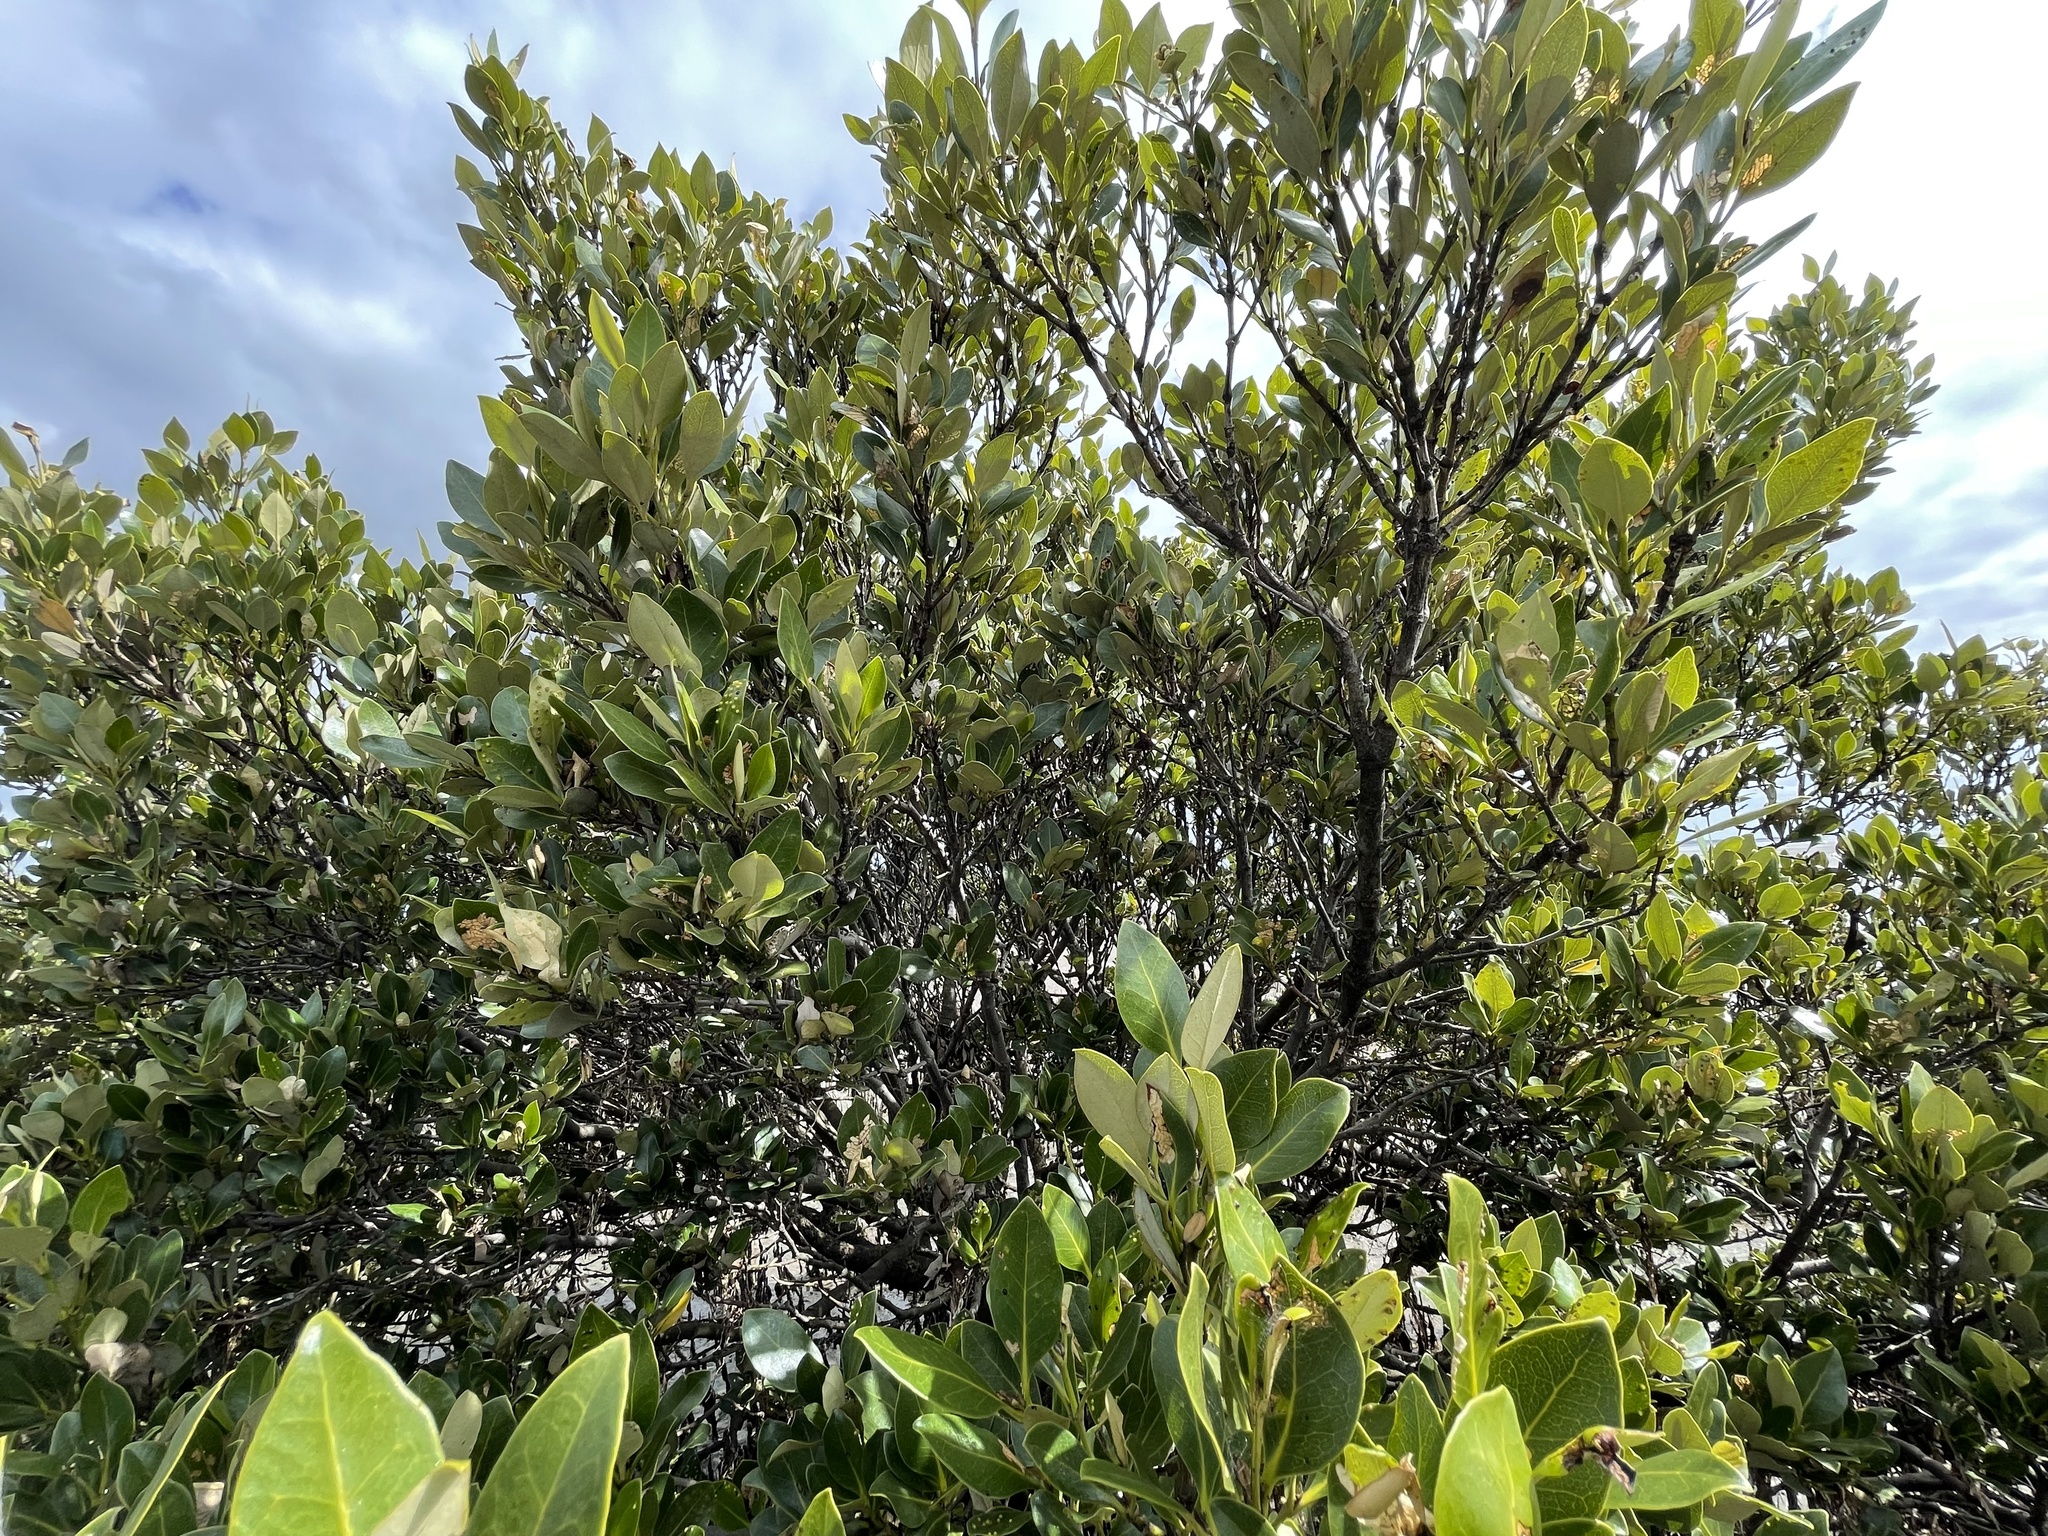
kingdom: Plantae
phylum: Tracheophyta
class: Magnoliopsida
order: Lamiales
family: Acanthaceae
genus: Avicennia
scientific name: Avicennia marina
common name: Gray mangrove
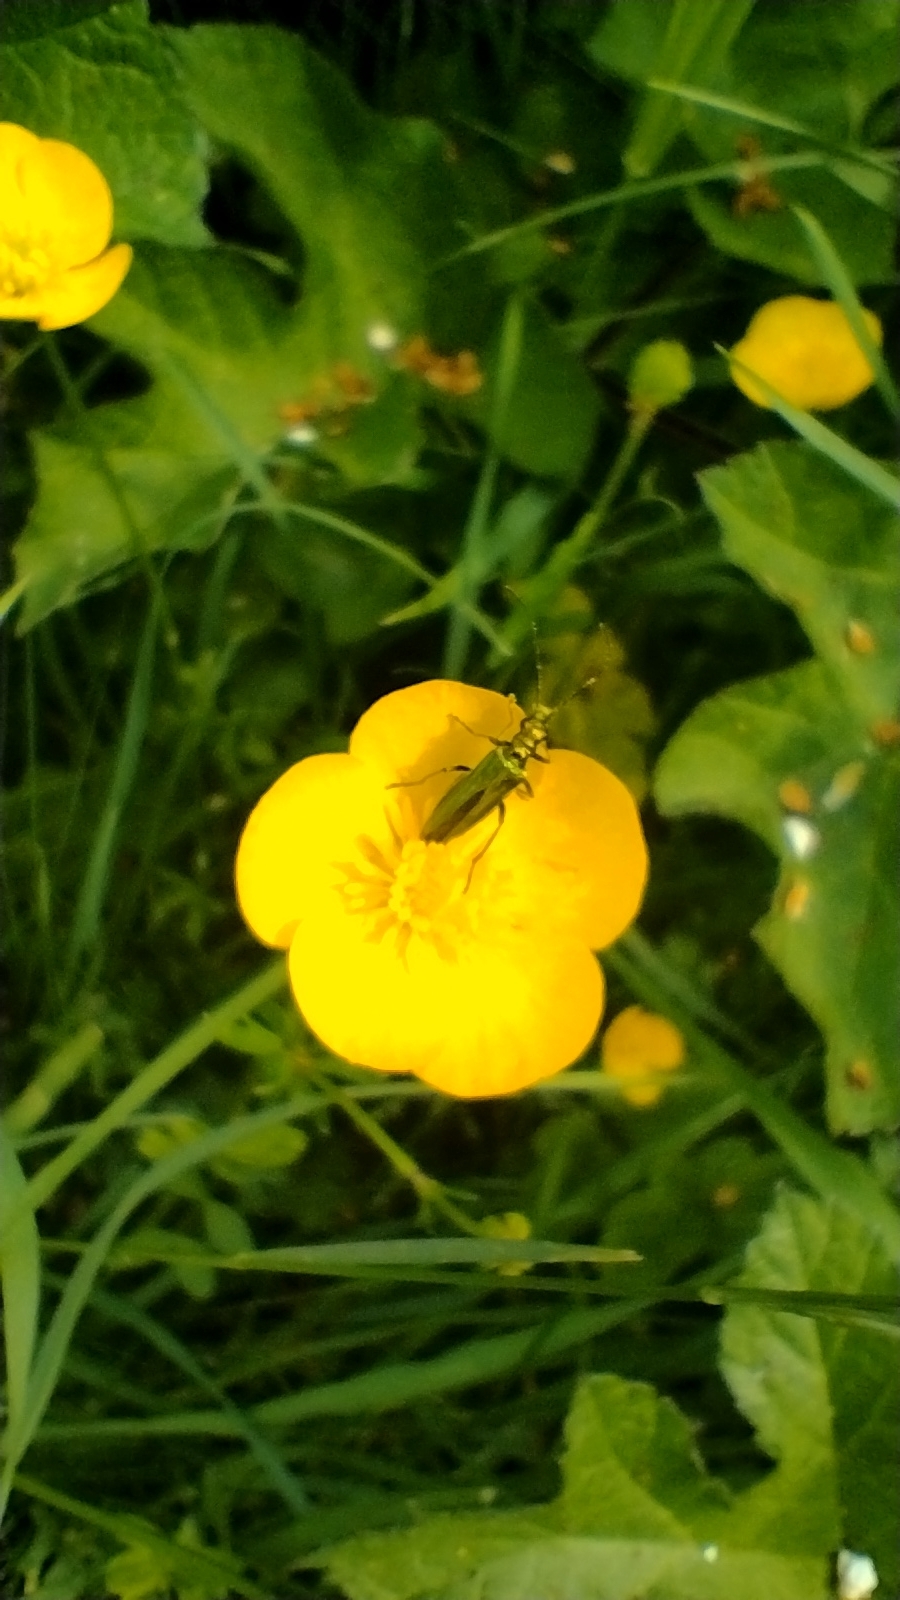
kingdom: Animalia
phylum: Arthropoda
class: Insecta
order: Coleoptera
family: Oedemeridae
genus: Oedemera
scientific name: Oedemera nobilis
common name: Swollen-thighed beetle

### Aim of the task
Reproduce every line of the material above word for word, leaving out the pictures.

### Task output
kingdom: Plantae
phylum: Tracheophyta
class: Magnoliopsida
order: Lamiales
family: Acanthaceae
genus: Avicennia
scientific name: Avicennia marina
common name: Gray mangrove
kingdom: Animalia
phylum: Arthropoda
class: Insecta
order: Coleoptera
family: Oedemeridae
genus: Oedemera
scientific name: Oedemera nobilis
common name: Swollen-thighed beetle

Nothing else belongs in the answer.